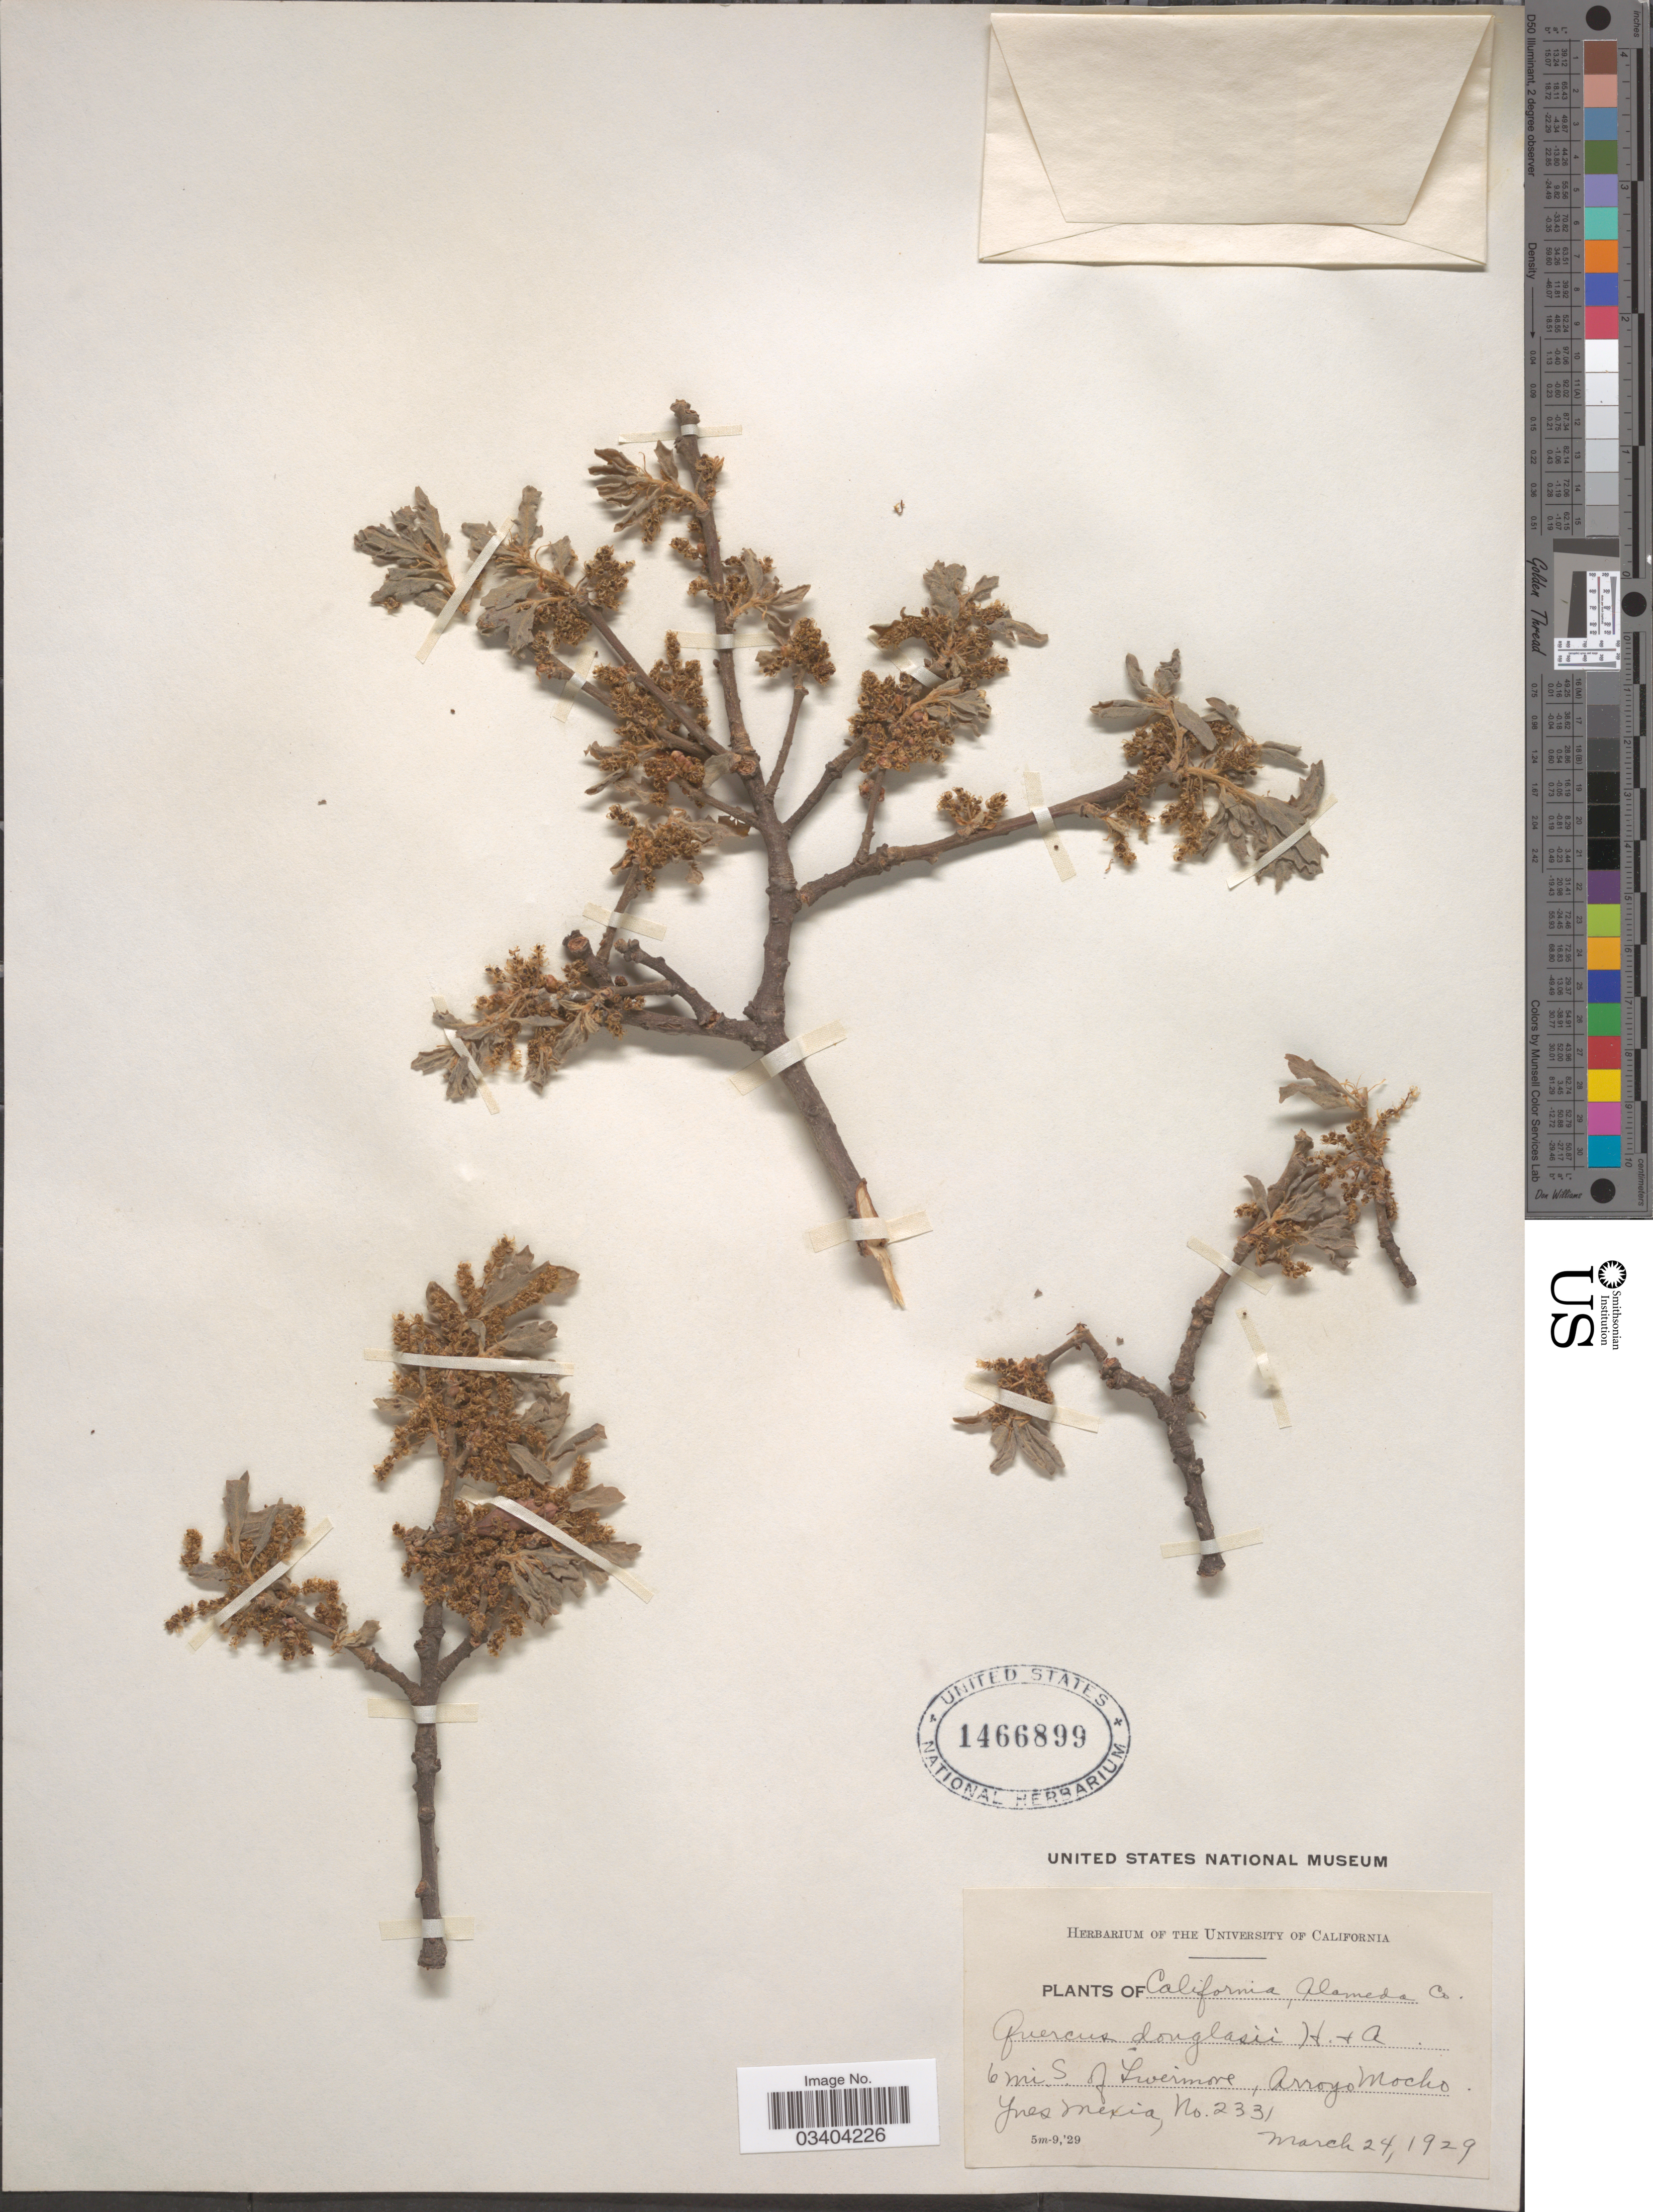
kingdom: Plantae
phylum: Tracheophyta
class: Magnoliopsida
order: Fagales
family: Fagaceae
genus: Quercus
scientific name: Quercus douglasii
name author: Hook. & Arn.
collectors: Y. Mexia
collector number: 2331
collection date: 1929-03-24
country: United States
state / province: California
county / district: Alameda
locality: Alameda Co. 6 mi. S. of Livermore, Arroyo Mocho.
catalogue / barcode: US 1466899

= = =

Instructions for the task: Rewrite every line of the records above as a numbered list, omitting blank lines and leaving out the pictures.

Written answer:
1. kingdom: Plantae
2. phylum: Tracheophyta
3. class: Magnoliopsida
4. order: Fagales
5. family: Fagaceae
6. genus: Quercus
7. scientific name: Quercus douglasii
8. name author: Hook. & Arn.
9. collectors: Y. Mexia
10. collector number: 2331
11. collection date: 1929-03-24
12. country: United States
13. state / province: California
14. county / district: Alameda
15. locality: Alameda Co. 6 mi. S. of Livermore, Arroyo Mocho.
16. catalogue / barcode: US 1466899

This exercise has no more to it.